Jari swapped travelling for regular factory work
Jari Niskanen was about 30 years old, an experienced construction worker and road worker, when the recession hit in the early 1990s. Construction work was laid off and his wife told him that Valtra was looking for new workers.
"I went for an interview less than an hour after the call I heard that I got the job! I started my work the very next morning. My career at Valtra took off pretty quickly and I will soon have been there 3 decades," - Jari Niskanen.
“In April 1994, I called the production manager at Valmet (as Valtra was then called) to see if there was any work. I went for an interview less than an hour after the call and started work the next morning. My career at Valtra took off pretty quickly and I will soon have been there three decades," recalls Jari Niskanen.
Initially, Jari worked on the assembly line and as an assistant at various workstations, but soon moved on to finishing. “I spent 15 years in surface finishing. After that, I did restoration work for eight years. Finishing suited me better than working on the line because it was closer to the kind of varied work I was used to.”
Flexibility at Valtra enabled Jari to move to a new role when shoulder problems became an issue
Jari Niskanen's shoulders began to bother him at work in the paint shop.
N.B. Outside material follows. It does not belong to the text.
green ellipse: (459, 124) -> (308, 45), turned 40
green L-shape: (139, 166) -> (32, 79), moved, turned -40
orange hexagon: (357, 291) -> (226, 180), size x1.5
The occupational pension company recommended a change of work. “I got a job in the APS team, where initiatives are implemented, working conditions are improved and changes are made at the factory.”
During the six-month work rehabilitation, Niskanen studied well-being at work and ergonomics.
Diverse work improving safety, ergonomics, speed and productivity.
On the day of the interview, Niskanen is working on soundproofing a scrap metal shop. The metals thrown into the metal shed were causing unnecessary noise, and the shed's plywood lining is silencing the rattle. Next, he'll start making the mounting table for the engine covers required by the new tractor models. “This work is an ongoing development of workstations. Improving safety, ergonomics, speed and productivity. For example, when the new paint shop is completed in the summer, a large part of the workstations on the assembly line will be redesigned. In the autumn, after the summer holidays, everything has to be ready to start production without any problems.”
Jari Niskanen appreciates the regularity of factory work compared to the crane and travelling jobs of the past. “Before, in the morning, I had no idea where I would end up and when I would return. Now, if work finishes at four o'clock, I'm already home within fifteen minutes.”
There are a wide variety of metalworking jobs at Valtra
Jari wants to emphasise that the Suolahti factory has a wide variety of very different metalworking jobs. For example, the assembly plant and the transmission plant are two completely different worlds, where one is mainly assembly work and the other more machining.